# Task objective
Which of the lines in the data mention the string "CreationDate"? List them all.

● ● ●

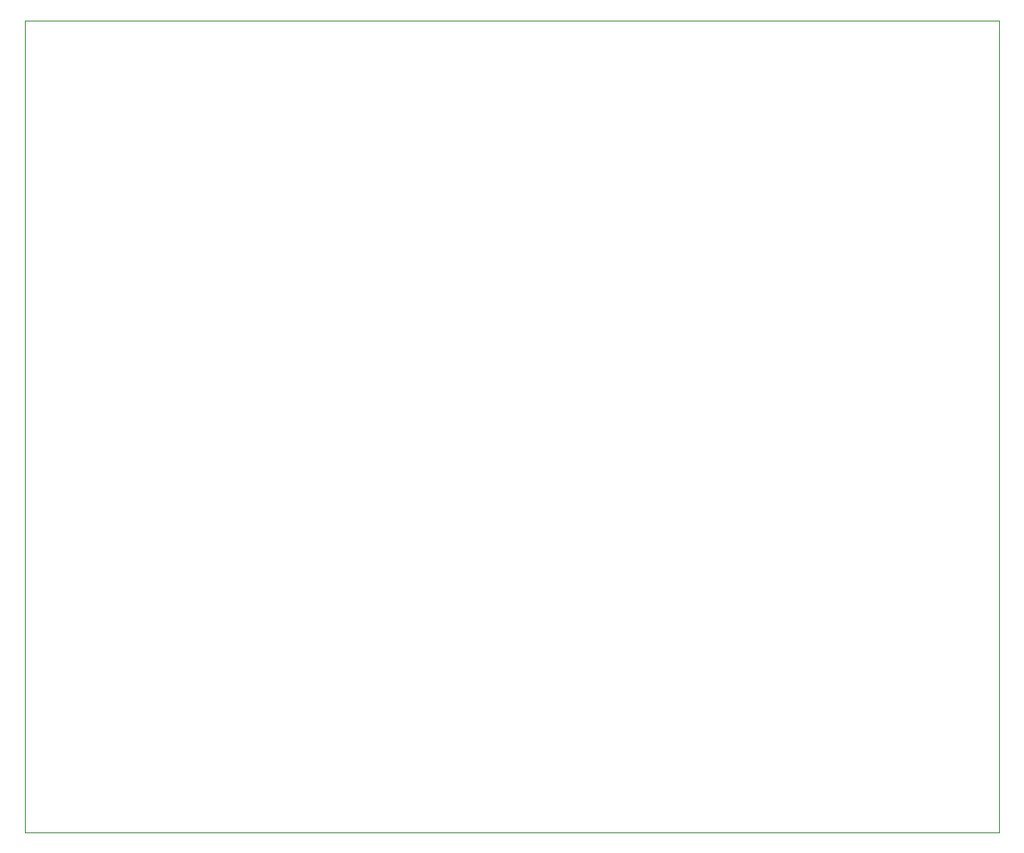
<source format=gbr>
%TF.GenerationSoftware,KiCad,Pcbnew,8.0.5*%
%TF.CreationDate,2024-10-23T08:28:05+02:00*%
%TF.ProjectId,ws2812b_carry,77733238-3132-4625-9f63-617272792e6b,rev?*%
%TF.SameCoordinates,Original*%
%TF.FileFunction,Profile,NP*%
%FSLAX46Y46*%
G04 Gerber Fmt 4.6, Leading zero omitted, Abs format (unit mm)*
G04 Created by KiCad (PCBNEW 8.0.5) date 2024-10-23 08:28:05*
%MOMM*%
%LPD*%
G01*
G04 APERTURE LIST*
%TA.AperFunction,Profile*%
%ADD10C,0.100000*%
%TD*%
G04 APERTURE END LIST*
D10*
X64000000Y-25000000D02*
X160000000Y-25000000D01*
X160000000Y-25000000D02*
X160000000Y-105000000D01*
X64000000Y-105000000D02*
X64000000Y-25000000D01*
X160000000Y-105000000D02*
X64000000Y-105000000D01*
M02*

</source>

● ● ●

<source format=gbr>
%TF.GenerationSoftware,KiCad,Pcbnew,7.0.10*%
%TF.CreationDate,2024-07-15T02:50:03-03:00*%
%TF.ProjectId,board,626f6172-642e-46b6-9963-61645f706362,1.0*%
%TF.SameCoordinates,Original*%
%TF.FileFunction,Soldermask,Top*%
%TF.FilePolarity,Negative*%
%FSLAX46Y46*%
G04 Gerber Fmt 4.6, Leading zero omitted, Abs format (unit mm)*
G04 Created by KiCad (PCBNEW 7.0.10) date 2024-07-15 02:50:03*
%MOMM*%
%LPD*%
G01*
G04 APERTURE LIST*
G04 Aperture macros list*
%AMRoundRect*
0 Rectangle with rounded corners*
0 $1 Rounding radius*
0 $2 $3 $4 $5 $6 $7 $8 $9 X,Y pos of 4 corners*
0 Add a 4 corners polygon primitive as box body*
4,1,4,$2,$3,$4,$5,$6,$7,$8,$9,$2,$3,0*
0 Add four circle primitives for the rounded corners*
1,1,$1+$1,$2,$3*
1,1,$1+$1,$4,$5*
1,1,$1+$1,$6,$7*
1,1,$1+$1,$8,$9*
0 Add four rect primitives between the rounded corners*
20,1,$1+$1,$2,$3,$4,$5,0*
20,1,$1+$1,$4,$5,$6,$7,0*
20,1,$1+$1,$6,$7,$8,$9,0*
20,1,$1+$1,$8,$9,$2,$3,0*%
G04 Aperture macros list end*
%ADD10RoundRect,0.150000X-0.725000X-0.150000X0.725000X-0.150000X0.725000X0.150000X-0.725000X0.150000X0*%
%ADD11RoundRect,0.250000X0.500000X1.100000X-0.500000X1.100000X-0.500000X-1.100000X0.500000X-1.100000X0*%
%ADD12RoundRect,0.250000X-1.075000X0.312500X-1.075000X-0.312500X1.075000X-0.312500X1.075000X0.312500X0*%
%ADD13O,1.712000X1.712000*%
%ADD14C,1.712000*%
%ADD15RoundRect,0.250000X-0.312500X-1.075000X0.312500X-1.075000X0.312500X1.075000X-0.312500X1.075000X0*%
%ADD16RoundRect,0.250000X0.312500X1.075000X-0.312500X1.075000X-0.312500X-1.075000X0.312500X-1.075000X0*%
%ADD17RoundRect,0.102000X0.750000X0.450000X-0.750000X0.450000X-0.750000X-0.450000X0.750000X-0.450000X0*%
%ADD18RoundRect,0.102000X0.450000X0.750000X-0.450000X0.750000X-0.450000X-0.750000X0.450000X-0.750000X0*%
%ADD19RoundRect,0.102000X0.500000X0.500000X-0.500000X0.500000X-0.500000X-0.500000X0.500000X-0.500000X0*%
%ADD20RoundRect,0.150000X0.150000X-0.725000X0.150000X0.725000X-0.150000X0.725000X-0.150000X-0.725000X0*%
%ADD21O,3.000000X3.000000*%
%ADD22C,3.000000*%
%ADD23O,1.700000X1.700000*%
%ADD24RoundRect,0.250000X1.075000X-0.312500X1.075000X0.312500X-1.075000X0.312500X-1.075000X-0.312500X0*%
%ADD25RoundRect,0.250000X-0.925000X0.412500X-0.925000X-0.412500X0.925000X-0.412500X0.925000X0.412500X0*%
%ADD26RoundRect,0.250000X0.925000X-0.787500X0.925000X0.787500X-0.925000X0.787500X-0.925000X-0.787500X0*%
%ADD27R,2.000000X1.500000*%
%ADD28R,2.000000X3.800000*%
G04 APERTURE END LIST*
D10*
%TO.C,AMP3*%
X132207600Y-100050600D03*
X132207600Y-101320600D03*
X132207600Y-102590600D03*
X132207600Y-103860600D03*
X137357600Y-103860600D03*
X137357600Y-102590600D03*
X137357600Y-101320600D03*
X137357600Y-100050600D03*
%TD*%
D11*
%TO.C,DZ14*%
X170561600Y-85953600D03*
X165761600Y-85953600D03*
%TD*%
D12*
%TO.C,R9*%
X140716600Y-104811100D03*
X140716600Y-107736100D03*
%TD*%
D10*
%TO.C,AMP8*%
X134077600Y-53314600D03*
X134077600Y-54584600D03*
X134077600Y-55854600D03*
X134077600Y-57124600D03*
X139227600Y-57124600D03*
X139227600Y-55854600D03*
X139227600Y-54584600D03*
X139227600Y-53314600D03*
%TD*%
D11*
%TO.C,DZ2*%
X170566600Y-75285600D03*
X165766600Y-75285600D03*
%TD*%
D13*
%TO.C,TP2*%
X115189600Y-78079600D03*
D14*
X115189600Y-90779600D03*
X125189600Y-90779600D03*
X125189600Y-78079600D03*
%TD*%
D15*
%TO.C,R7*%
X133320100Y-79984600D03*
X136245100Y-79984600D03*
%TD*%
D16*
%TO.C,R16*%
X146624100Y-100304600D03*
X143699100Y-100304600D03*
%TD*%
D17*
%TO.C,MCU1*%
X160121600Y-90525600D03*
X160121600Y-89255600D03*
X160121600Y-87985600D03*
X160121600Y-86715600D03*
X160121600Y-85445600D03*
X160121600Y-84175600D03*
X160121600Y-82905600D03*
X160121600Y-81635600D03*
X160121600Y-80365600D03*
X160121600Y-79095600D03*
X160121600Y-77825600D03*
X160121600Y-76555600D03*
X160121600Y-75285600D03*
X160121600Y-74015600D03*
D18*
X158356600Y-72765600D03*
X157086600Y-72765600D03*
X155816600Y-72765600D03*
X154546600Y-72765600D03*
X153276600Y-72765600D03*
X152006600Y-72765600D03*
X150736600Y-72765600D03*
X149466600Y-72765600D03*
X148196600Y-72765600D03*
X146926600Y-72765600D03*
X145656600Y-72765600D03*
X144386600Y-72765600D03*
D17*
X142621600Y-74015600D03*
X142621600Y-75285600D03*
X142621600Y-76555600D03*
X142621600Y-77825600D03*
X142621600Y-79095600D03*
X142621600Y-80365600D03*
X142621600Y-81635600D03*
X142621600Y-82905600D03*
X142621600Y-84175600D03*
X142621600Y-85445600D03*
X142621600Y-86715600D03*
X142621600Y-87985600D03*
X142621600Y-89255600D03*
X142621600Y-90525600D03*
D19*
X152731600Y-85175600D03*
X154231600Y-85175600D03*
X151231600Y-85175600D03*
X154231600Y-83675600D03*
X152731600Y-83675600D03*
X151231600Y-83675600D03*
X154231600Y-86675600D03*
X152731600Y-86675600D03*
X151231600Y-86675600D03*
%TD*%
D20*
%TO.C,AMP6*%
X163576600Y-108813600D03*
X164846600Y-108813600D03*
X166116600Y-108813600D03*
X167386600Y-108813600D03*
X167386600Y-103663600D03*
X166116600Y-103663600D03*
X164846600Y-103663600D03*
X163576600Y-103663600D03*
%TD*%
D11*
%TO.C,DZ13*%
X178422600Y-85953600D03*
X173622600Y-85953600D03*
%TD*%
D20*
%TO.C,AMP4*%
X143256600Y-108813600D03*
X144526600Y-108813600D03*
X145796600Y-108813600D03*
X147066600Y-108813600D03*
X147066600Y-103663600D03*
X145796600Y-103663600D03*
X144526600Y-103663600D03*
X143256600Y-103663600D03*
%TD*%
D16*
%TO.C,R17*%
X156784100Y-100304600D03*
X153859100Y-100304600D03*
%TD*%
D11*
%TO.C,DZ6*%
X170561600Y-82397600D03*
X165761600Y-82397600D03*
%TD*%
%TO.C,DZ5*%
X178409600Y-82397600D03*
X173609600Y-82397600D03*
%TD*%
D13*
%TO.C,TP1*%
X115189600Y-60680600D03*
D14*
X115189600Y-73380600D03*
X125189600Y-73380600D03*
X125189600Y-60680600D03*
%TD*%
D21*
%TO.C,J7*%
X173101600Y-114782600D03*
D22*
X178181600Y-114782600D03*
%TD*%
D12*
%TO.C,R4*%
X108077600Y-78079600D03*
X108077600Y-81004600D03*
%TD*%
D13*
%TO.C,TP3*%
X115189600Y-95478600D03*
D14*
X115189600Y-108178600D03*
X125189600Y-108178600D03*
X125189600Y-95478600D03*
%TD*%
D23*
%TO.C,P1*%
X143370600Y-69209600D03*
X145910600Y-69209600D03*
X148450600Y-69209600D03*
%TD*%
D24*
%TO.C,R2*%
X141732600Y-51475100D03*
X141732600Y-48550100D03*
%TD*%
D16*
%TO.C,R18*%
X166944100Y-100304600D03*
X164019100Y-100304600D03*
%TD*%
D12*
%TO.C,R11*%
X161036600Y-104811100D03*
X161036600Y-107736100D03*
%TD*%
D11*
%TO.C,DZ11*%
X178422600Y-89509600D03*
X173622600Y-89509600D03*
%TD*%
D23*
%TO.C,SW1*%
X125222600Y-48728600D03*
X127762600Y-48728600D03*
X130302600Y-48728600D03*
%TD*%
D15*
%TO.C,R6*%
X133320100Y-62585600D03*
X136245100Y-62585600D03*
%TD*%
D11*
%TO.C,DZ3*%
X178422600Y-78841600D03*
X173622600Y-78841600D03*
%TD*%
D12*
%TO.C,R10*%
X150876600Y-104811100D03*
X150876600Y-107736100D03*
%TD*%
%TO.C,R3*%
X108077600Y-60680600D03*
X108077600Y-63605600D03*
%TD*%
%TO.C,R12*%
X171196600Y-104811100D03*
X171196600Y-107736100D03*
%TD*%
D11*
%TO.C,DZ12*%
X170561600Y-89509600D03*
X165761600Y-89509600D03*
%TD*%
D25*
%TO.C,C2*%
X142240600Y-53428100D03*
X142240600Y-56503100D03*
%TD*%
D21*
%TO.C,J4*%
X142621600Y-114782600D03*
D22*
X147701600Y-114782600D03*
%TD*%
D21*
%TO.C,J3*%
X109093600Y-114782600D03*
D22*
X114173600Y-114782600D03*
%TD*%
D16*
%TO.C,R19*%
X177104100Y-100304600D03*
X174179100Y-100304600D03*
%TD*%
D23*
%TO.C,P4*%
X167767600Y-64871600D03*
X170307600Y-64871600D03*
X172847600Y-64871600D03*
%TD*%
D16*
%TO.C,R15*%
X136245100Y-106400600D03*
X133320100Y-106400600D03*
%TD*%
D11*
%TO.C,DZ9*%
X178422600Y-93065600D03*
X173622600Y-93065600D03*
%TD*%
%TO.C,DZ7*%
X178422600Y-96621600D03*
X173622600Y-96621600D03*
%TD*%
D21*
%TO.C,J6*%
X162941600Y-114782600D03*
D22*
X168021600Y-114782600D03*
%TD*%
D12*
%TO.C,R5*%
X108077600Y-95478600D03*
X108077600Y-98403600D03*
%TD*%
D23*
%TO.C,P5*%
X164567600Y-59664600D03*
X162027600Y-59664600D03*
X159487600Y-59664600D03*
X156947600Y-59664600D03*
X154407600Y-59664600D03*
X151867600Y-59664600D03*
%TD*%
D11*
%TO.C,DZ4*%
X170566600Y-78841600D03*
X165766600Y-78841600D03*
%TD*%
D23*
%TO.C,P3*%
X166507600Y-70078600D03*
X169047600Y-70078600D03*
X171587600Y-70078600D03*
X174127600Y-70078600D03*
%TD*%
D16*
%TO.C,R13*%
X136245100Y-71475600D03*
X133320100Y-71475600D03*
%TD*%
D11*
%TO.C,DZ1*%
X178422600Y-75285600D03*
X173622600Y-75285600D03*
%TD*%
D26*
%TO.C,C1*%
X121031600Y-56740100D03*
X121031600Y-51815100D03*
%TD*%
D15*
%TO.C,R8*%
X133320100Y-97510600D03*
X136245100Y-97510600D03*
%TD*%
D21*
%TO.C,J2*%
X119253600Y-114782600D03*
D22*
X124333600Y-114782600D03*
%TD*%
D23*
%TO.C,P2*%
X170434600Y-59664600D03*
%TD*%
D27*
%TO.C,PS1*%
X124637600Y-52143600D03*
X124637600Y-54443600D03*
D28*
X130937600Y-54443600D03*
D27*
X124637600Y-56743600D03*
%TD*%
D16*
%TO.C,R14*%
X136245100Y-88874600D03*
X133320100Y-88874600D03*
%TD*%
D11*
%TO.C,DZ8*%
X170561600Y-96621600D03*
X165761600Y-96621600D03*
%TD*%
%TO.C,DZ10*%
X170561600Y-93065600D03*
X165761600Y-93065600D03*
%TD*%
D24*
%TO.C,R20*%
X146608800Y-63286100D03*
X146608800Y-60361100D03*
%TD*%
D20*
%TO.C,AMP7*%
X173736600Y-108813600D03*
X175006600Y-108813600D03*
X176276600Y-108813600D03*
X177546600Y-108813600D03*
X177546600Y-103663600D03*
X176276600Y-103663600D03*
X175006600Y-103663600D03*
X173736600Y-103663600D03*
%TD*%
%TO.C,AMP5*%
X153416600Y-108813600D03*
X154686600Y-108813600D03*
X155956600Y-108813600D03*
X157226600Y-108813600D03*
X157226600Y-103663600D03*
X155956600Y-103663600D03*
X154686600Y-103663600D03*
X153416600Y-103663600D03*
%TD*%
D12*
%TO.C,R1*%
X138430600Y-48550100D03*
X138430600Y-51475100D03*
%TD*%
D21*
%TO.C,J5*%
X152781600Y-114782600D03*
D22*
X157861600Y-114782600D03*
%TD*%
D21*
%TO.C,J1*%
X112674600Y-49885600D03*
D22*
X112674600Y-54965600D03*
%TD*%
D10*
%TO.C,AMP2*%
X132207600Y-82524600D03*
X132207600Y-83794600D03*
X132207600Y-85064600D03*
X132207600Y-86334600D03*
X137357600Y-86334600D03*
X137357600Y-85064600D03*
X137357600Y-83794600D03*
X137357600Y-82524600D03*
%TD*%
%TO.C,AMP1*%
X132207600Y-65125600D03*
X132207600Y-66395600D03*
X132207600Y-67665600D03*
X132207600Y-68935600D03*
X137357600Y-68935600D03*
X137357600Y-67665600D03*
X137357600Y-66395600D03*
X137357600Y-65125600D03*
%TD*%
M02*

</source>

● ● ●

# Finished task
%TF.CreationDate,2024-10-23T08:28:05+02:00*%
%TF.CreationDate,2024-07-15T02:50:03-03:00*%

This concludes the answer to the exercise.